Monophyly - Controversy

Controversy

This incompatibility with the Linnaean and evolutionary taxonomy models led to an initial rift, not entirely healed, between the cladistic and more traditional schools of thought. Extreme cladists challenged the validity of Linnean taxa such as the Reptilia. Because birds, although descended from reptiles, are not themselves considered to be reptiles, cladists demanded that the taxon Reptilia be dismantled: a request that taxonomists were unwilling to heed. This stand-off was eventually resolved to a degree by the construction of the term 'paraphyletic' to describe closely related groups which included most but not all of the descendants of a common ancestor.

However, the coining of this term led to yet more confusion. Some scientists considered paraphyletic groups to be monophyletic (as they shared a common ancestor), where others insisted that monophyletic should continue to refer only to holophyletic groups. Another term, polyphyletic, fell outside of the definition of monophyly. A strict explanation of a paraphyletic group has not been published, but the consensus appears to be that paraphyletic groups consist of a monophyletic group, minus one or more smaller constituent clades – for instance the paraphyletic class Reptilia being "Amniotes minus birds and mammals". Polyphyletic groups can be thought of as a number of unrelated clades, for instance "warm blooded animals" = "birds plus mammals". Non-holophyletic groups are of little use for analysis of evolutionary processes, hence the calls for their "unnaming" - even though they are useful to scientists who are less concerned with the evolutionary past of groups. Naming is also a problem for monophyletic groups: because the number of ancestors from which to root monophyletic groups is extremely large, giving each clade a unique name is impossible - as illustrated by the failed attempts to instigate a system called the Phylocode. Names obfuscate the really interesting part, which is the branching order, and are therefore of little utility to the cladist - at odds with the taxonomist, who since the time of Linnaeus has been naming species.

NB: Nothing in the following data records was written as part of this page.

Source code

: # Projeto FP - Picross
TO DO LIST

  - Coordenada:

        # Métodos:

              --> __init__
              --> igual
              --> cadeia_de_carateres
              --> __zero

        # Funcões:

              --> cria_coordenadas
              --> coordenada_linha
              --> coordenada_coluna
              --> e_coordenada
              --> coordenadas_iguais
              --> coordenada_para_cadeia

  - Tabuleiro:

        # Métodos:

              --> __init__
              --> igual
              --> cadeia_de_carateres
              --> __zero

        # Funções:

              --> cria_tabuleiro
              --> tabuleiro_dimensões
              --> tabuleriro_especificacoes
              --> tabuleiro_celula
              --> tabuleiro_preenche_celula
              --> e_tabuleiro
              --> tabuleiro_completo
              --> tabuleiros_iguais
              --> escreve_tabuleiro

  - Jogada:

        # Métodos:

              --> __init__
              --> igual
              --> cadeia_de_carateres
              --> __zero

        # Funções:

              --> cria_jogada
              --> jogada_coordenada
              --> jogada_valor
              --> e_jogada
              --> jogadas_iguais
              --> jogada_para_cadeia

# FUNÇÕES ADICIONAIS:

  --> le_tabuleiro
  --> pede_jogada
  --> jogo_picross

Intermediate, and particularly fossil, taxa can be considered to fall 'just outside' a widely accepted taxon. Examples are the very tetrapod-like fossil elpistostegalian fishes Panderichthys and Tiktaalik. The skull and upper fin structures are very similar to those of the first tetrapods, yet the limbs terminated in fins with fin-rays rather than feet with digits. The two are close to, but not members of the group consisting of four footed vertebrates. To reflect this phylogenetic proximity, they are termed 'stem group tetrapods' or simply 'stem tetrapods' - i.e. it lies on a branch more closely related to the lineage that led to tetrapods as recognised by a taxonomist than to their nearest living relatives, the lungfish. This concept closes the gap between taxonomy and cladistics at a broader scale, but is difficult to apply at a species-level resolution.